Though it’s still early days, I can feel Dentsu Creative being this massive talent hub with diverse streams feeding it, which is in the process of coalescing. The key thing for me to chase here is building and nurturing a culture around the work, that of creativity beyond silos.
What will be the newer challenges for you?
Some of it is from our current context. We live in a time where there is a surge of creation happening, as tech is forever bringing executional complexity down. It’s not just enough to be interesting but relevant as well, especially from a brand lens.
Also, having a purpose is not enough for brands. Walking the talk and doing good that is of personal relevance to the consumer is important.
As advertising continues to evolve, what do you think makes an impactful ad copy today?
From the days of Adam and Eve, the idea is Queen, and craft is everything else.
Dentsu Network had a brilliant year in 2021 and 2022 has been great so far too.

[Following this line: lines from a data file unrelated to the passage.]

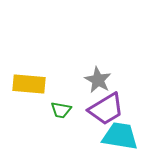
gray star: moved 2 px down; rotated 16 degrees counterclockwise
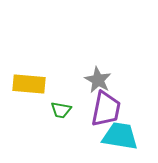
purple trapezoid: rotated 48 degrees counterclockwise
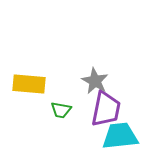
gray star: moved 3 px left, 1 px down
cyan trapezoid: rotated 15 degrees counterclockwise
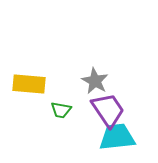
purple trapezoid: moved 2 px right, 1 px down; rotated 45 degrees counterclockwise
cyan trapezoid: moved 3 px left, 1 px down
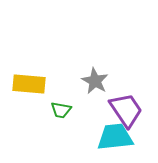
purple trapezoid: moved 18 px right
cyan trapezoid: moved 2 px left
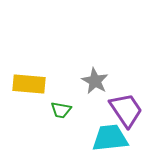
cyan trapezoid: moved 5 px left, 1 px down
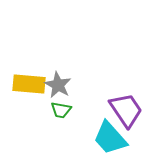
gray star: moved 37 px left, 4 px down
cyan trapezoid: rotated 126 degrees counterclockwise
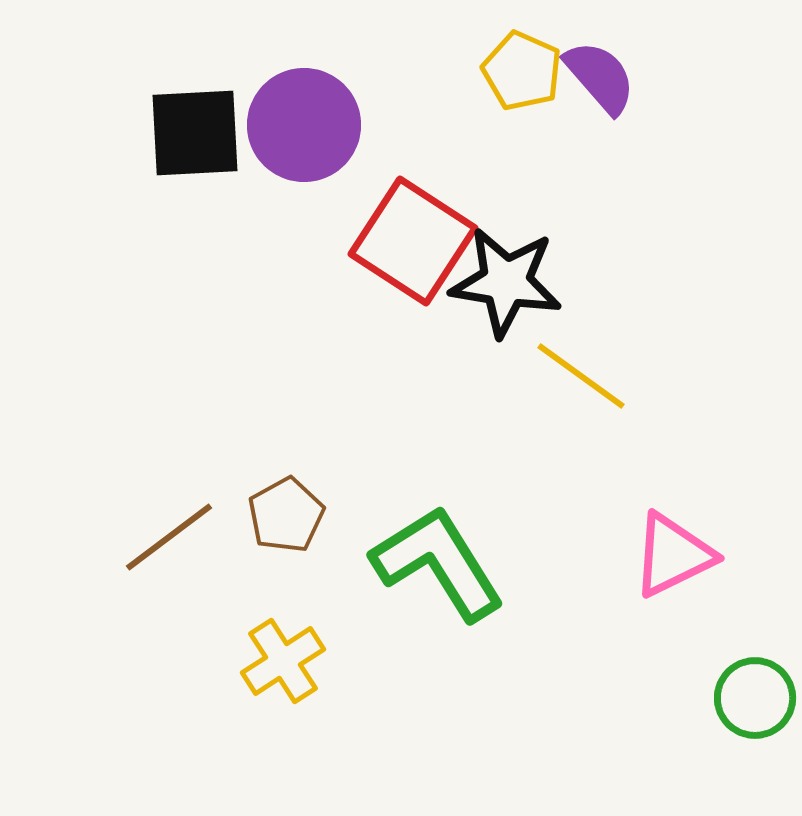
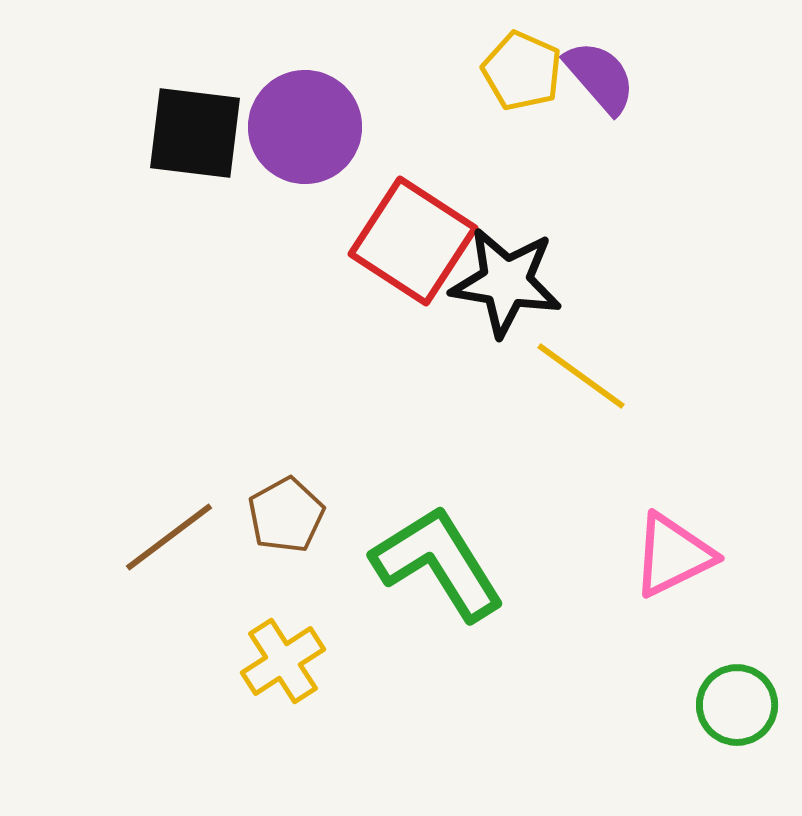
purple circle: moved 1 px right, 2 px down
black square: rotated 10 degrees clockwise
green circle: moved 18 px left, 7 px down
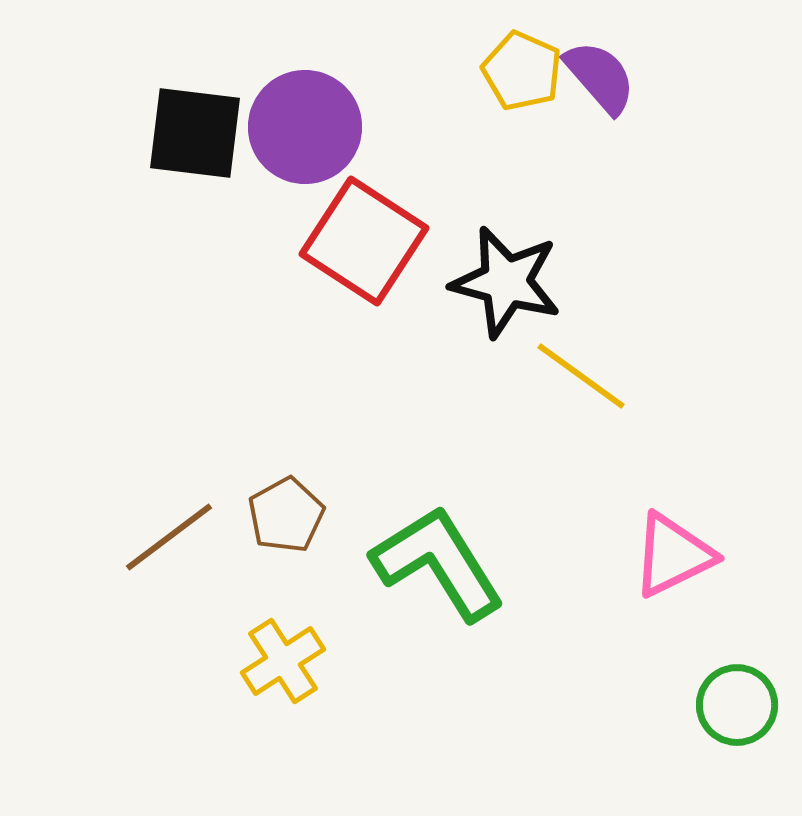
red square: moved 49 px left
black star: rotated 6 degrees clockwise
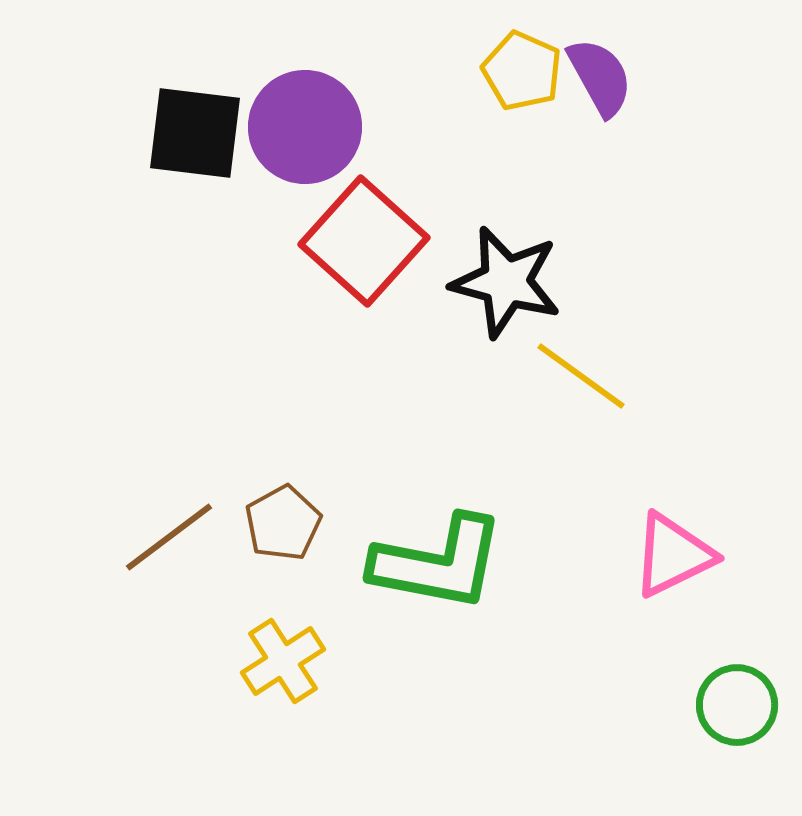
purple semicircle: rotated 12 degrees clockwise
red square: rotated 9 degrees clockwise
brown pentagon: moved 3 px left, 8 px down
green L-shape: rotated 133 degrees clockwise
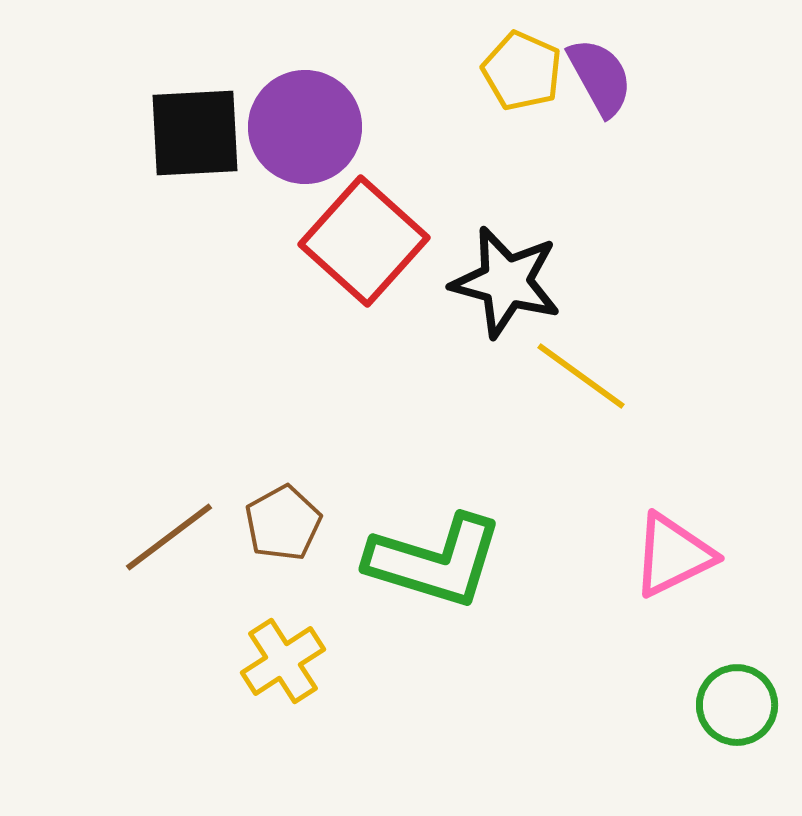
black square: rotated 10 degrees counterclockwise
green L-shape: moved 3 px left, 2 px up; rotated 6 degrees clockwise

How will you ensure that you keep the momentum going?
One of the ‘superpowers’ of Dentsu is its diversity, of disciplines and talent, which is all in one place. This allows us to create every possible solution to any given opportunity. Just feeding off this engine gives us a superb advantage to benefit our clients, and demonstrate to prospects what they’ve been missing.
What will be the biggest challenges and opportunities for digital agencies and creative heads as we move forward? How are you preparing yourself to face it?
I think it’s happy times ahead, for digital agencies or anyone in the marketing or ‘creation’ space.
I feel audio is making a huge comeback, especially on the back of podcasting. There is much potential for engagement and creativity there. What is interesting is that we are in a discovery phase and people are trying new answers.
Another area where brands can do a lot is with language on the internet, and how they interact with consumers. This is of significance in India, given our linguistic spread. Many brands have still to go beyond just an English and Hindi presence.
Retaining, nurturing, and attracting great talent is what every creative head obsesses about. This, we believe, is deeply connected to building culture, and we are inculcating a spirit of creativity that goes beyond silos. This is built on the huge width of talent and opportunity we have, and is the collective energy that brings us all together to create great work.
Dentsu has gone through several structural changes in the last one year. How do the clients look at this restructuring and what does Dentsu 2.0 look like?
I think clients welcome the fact they can turn to us for any conceivable thing they need, and every solution follows one roadmap. Every possible stream sits inside our office and works to one integrated plan.
What is your vision for Dentsu Creative?
It’s simple – great people do great work, and they’re all here.
I think we need to continue to chase format-agnostic ideas. I feel we need to move beyond attention metrics. I wish there was a way to measure how much an idea moved you (perhaps there already is!).
Today, many people have been born into a social-media world, one where cynicism sets in early. One can only navigate this world with authenticity. Poparazzi is a great example, an app that trashes selfie-culture, and encourages one to take photos of one’s friends, not of themselves.
Being authentic is at the heart of being creative.